🤖 AI Summary
This work addresses the limitations of gray-box protocol fuzzing in state awareness and message generation by proposing a two-phase automated approach that integrates static and dynamic analysis to accurately identify state variables and construct a high-fidelity state model. Furthermore, it pioneers the incorporation of large language models (LLMs) into binary protocol fuzzing for field-level mutation, enabling structure-aware intelligent message generation. The proposed method substantially improves state coverage, code coverage, and vulnerability discovery efficiency, outperforming state-of-the-art gray-box fuzzers such as AFLNET across multiple public protocol benchmarks.
📝 Abstract
Greybox protocol fuzzing is a random testing approach for stateful protocol implementations, where the input is protocol messages generated from mutations of seeds, and the search in the input space is driven by the feedback on coverage of both code and state. State model and message model are the core components of communication protocols, which also have significant impacts on protocol fuzzing. In this work, we propose APFuzz (Automatic greybox Protocol Fuzzer) with novel designs to increase the smartness of greybox protocol fuzzers from the perspectives of both the state model and the message model.
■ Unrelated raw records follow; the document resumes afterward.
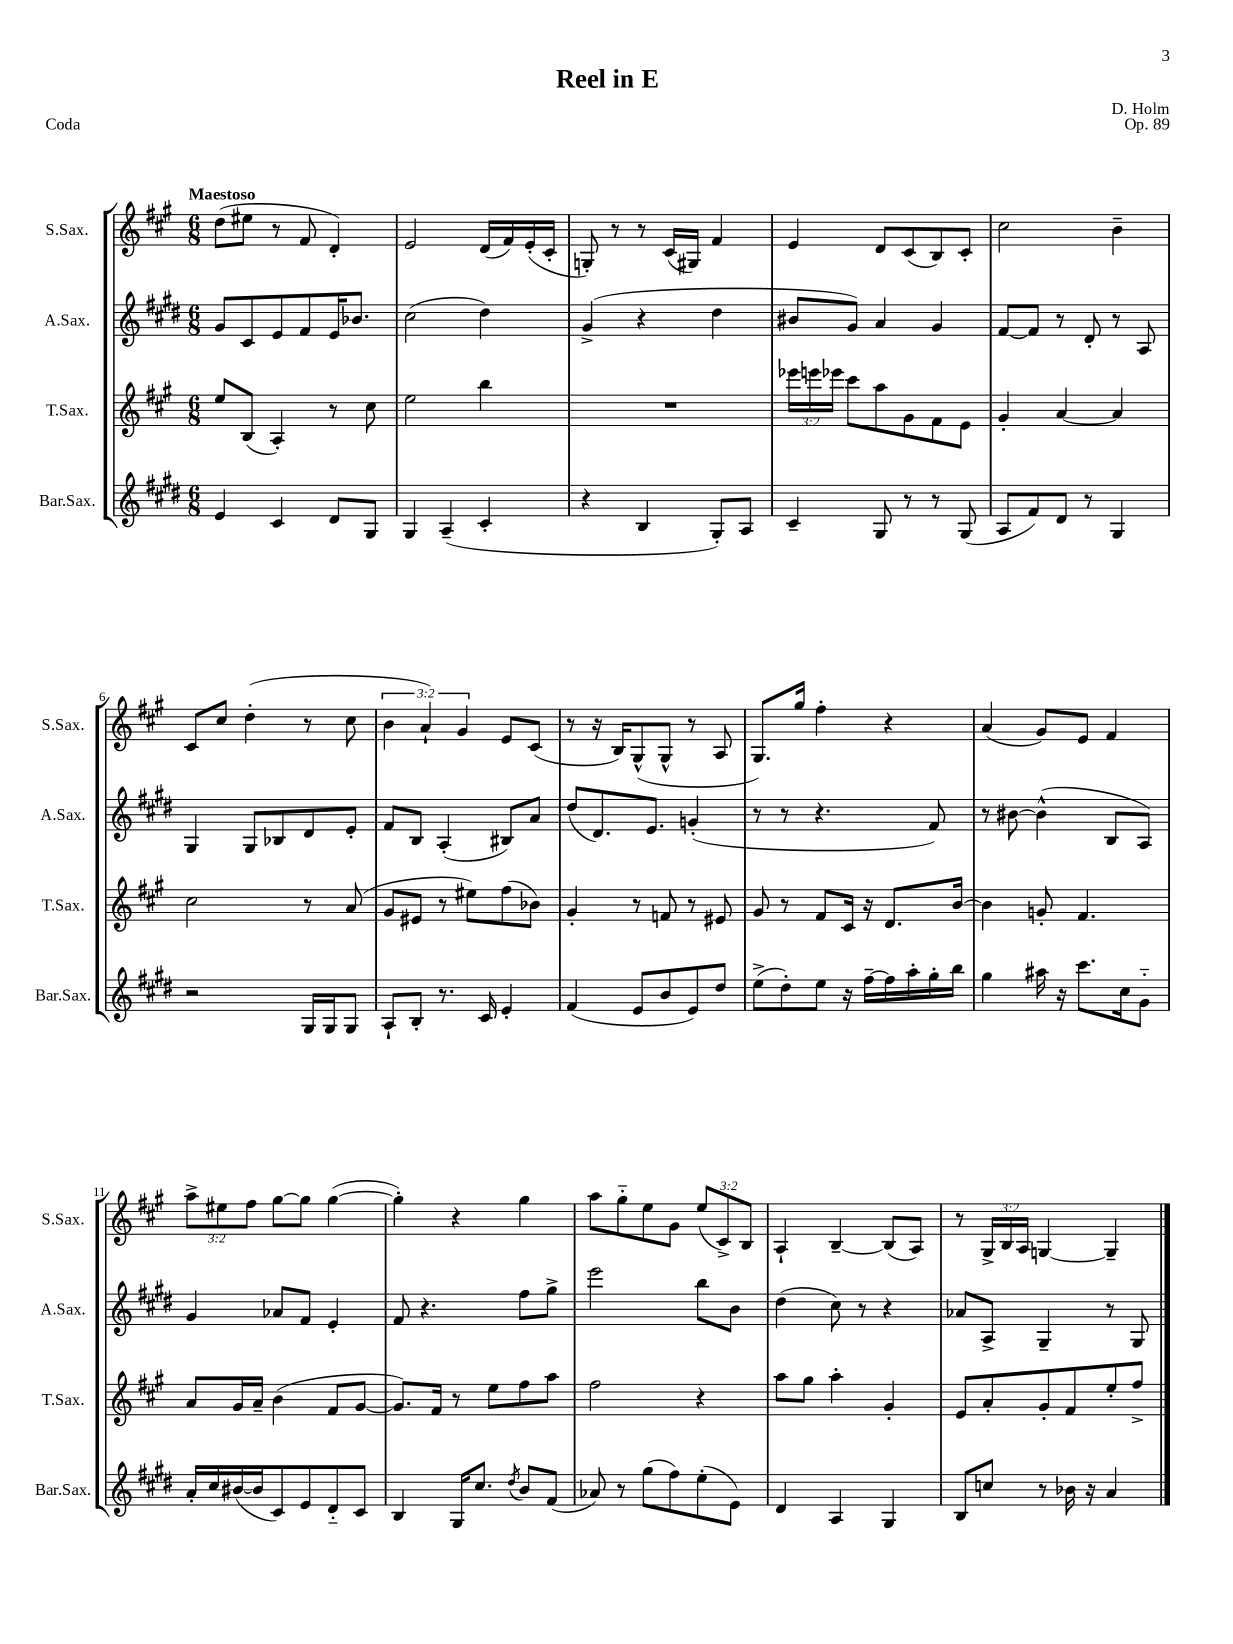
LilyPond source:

\header { title = "Reel in E" composer = "D. Holm" opus = "Op. 89" piece = "Coda" }
<<
\new StaffGroup <<
\new Staff = "s0" \with { instrumentName = "S.Sax." shortInstrumentName = "S.Sax." } {
    \clef treble \key a \major \numericTimeSignature \time 6/8 \override Staff.TupletNumber.text = #tuplet-number::calc-fraction-text \tempo "Maestoso"
    \autoBeamOff d''8[( eis''8] r8 fis'8 d'4-.) |
    e'2 d'16[( fis'16) e'16-.( cis'16]-. |
    g8-.) r8 r8 cis'16[( gis16]) fis'4 |
    e'4 d'8[ cis'8( b8) cis'8]-. |
    cis''2 b'4-- |
    cis'8[ cis''8] d''4-.( r8 cis''8 |
    \tuplet 3/2 { b'4 a'4-!) gis'4 } e'8[ cis'8]( |
    r8 r16 b16[) gis8-^( gis8]-^ r8 a8 |
    gis8.[) gis''16] fis''4-. r4 |
    a'4( gis'8[) e'8] fis'4 |
    \tuplet 3/2 { a''8[-> eis''8 fis''8] } gis''8[~ gis''8] gis''4~( |
    gis''4-.) r4 gis''4 |
    a''8[ gis''8-_ e''8 gis'8] \tuplet 3/2 { e''8[( cis'8->) b8] } |
    a4-! b4~-- b8[( a8]) |
    r8 \tuplet 3/2 { gis16[-> b16 a16] } g4~ g4-- \bar "|." |
}
\new Staff = "s1" \with { instrumentName = "A.Sax." shortInstrumentName = "A.Sax." } {
    \clef treble \key e \major \numericTimeSignature \time 6/8
    \autoBeamOff gis'8[ cis'8 e'8 fis'8 e'16 bes'8.] |
    cis''2( dis''4) |
    gis'4->( r4 dis''4 |
    bis'8[ gis'8]) a'4 gis'4 |
    fis'8[~ fis'8] r8 dis'8-. r8 a8 |
    gis4 gis8[ bes8 dis'8 e'8]-. |
    fis'8[ b8] a4-.( bis8[) a'8] |
    dis''8[( dis'8.) e'8.] g'4-.( |
    r8 r8 r4. fis'8) |
    r8 bis'8~ bis'4-^( b8[ a8]) |
    gis'4 aes'8[ fis'8] e'4-. |
    fis'8 r4. fis''8[ gis''8]-> |
    e'''2 b''8[ b'8] |
    dis''4( cis''8) r8 r4 |
    aes'8[ a8]-> gis4-- r8 gis8 \bar "|." |
}
\new Staff = "s2" \with { instrumentName = "T.Sax." shortInstrumentName = "T.Sax." } {
    \clef treble \key a \major \numericTimeSignature \time 6/8 \override Staff.TupletNumber.text = #tuplet-number::calc-fraction-text
    \autoBeamOff e''8[ b8]( a4-.) r8 cis''8 |
    e''2 b''4 |
    R2. |
    \tuplet 3/2 { ees'''16[ e'''16 ees'''16] } cis'''8[ a''8 gis'8 fis'8 e'8] |
    gis'4-. a'4~ a'4 |
    cis''2 r8 a'8( |
    gis'8[ eis'8] r8 eis''8[) fis''8( bes'8]) |
    gis'4-. r8 f'8 r8 eis'8 |
    gis'8 r8 fis'8[ cis'16] r16 d'8.[ b'16]~ |
    b'4 g'8-. fis'4. |
    a'8[ gis'16 a'16]-- b'4( fis'8[ gis'8]~ |
    gis'8.[) fis'16] r8 e''8[ fis''8 a''8] |
    fis''2 r4 |
    a''8[ gis''8] a''4-. gis'4-. |
    e'8[ a'8-. gis'8-. fis'8 e''8-. fis''8]-> \bar "|." |
}
\new Staff = "s3" \with { instrumentName = "Bar.Sax." shortInstrumentName = "Bar.Sax." } {
    \clef treble \key e \major \numericTimeSignature \time 6/8
    \autoBeamOff e'4 cis'4 dis'8[ gis8] |
    gis4 a4--( cis'4-. |
    r4 b4 gis8[-.) a8] |
    cis'4-- gis8 r8 r8 gis8( |
    a8[ fis'8) dis'8] r8 gis4 |
    r2 gis16[ gis16 gis8] |
    a8[-! b8]-. r8. cis'16 e'4-. |
    fis'4( e'8[ b'8 e'8) dis''8] |
    e''8[->( dis''8-.) e''8] r16 fis''16[~-- fis''16 a''16-. gis''16-. b''16] |
    gis''4 ais''16 r16 cis'''8.[ cis''16 gis'8]-_ |
    a'16[-. cis''16 bis'16~( bis'16 cis'8) e'8 dis'8-_ cis'8] |
    b4 gis16[ cis''8.] \acciaccatura { dis''8 } b'8[ fis'8]( |
    aes'8) r8 gis''8[( fis''8) e''8-.( e'8]) |
    dis'4 a4 gis4 |
    b8[ c''8] r8 bes'16 r16 a'4 \bar "|." |
}
>>
>>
On the one hand, APFuzz employs a two-stage process of static and dynamic analysis to automatically identify state variables, which are then used to infer an accurate state model during fuzzing. On the other hand, APFuzz introduces field-level mutation operations for binary protocols, leveraging message structure awareness enabled by Large Language Models. We conduct extensive experiments on a public protocol fuzzing benchmark, comparing APFuzz with the baseline fuzzer AFLNET as well as several state-of-the-art greybox protocol fuzzers.